§ What you need to do: Lines from the records below that contain the word "LIST" are to be copied out.

§ Dataset:
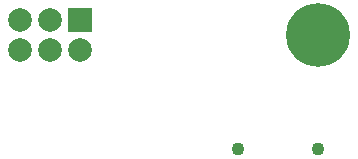
<source format=gbs>
G04*
G04 #@! TF.GenerationSoftware,Altium Limited,Altium Designer,22.11.1 (43)*
G04*
G04 Layer_Color=16711935*
%FSLAX25Y25*%
%MOIN*%
G70*
G04*
G04 #@! TF.SameCoordinates,88FEEC96-C8F5-481B-BEC2-3E2380618A1E*
G04*
G04*
G04 #@! TF.FilePolarity,Negative*
G04*
G01*
G75*
%ADD21C,0.04343*%
%ADD22C,0.07887*%
%ADD23R,0.07887X0.07887*%
%ADD24C,0.01981*%
%ADD25C,0.21272*%
D21*
X-26772Y-37795D02*
D03*
X0D02*
D03*
D22*
X-99173Y-5000D02*
D03*
Y5000D02*
D03*
X-89173Y-5000D02*
D03*
Y5000D02*
D03*
X-79173Y-5000D02*
D03*
D23*
Y5000D02*
D03*
D24*
X5568Y-5568D02*
D03*
X0Y-7874D02*
D03*
X-5568Y-5568D02*
D03*
X-7874Y0D02*
D03*
X-5568Y5568D02*
D03*
X0Y7874D02*
D03*
X5568Y5568D02*
D03*
X7874Y0D02*
D03*
D25*
X0D02*
D03*
M02*

</source>
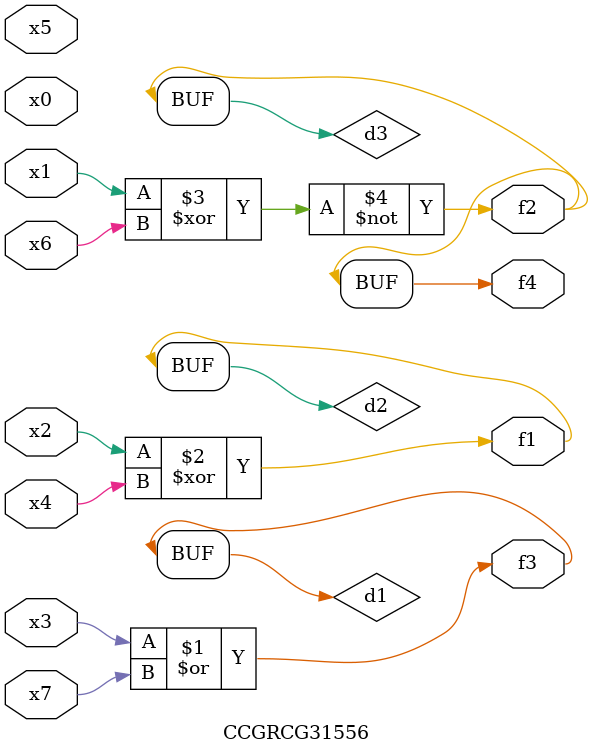
<source format=v>
module CCGRCG31556(
	input x0, x1, x2, x3, x4, x5, x6, x7,
	output f1, f2, f3, f4
);

	wire d1, d2, d3;

	or (d1, x3, x7);
	xor (d2, x2, x4);
	xnor (d3, x1, x6);
	assign f1 = d2;
	assign f2 = d3;
	assign f3 = d1;
	assign f4 = d3;
endmodule

</source>
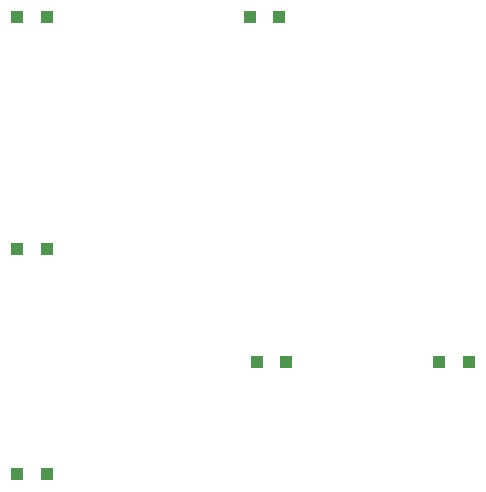
<source format=gbr>
G04 #@! TF.GenerationSoftware,KiCad,Pcbnew,(6.0.2)*
G04 #@! TF.CreationDate,2022-03-15T14:10:59+03:00*
G04 #@! TF.ProjectId,kinesis-thumb-pcb,6b696e65-7369-4732-9d74-68756d622d70,rev?*
G04 #@! TF.SameCoordinates,Original*
G04 #@! TF.FileFunction,Paste,Top*
G04 #@! TF.FilePolarity,Positive*
%FSLAX46Y46*%
G04 Gerber Fmt 4.6, Leading zero omitted, Abs format (unit mm)*
G04 Created by KiCad (PCBNEW (6.0.2)) date 2022-03-15 14:10:59*
%MOMM*%
%LPD*%
G01*
G04 APERTURE LIST*
%ADD10R,1.000000X1.000000*%
G04 APERTURE END LIST*
D10*
X221992000Y-67865700D03*
X224492000Y-67865700D03*
X206514000Y-67865700D03*
X209014000Y-67865700D03*
X205919000Y-38695300D03*
X208419000Y-38695300D03*
X186274000Y-38695300D03*
X188774000Y-38695300D03*
X186274000Y-58340700D03*
X188774000Y-58340700D03*
X186274000Y-77390700D03*
X188774000Y-77390700D03*
M02*

</source>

§ Exercise solution:
G04 APERTURE LIST*
G04 APERTURE END LIST*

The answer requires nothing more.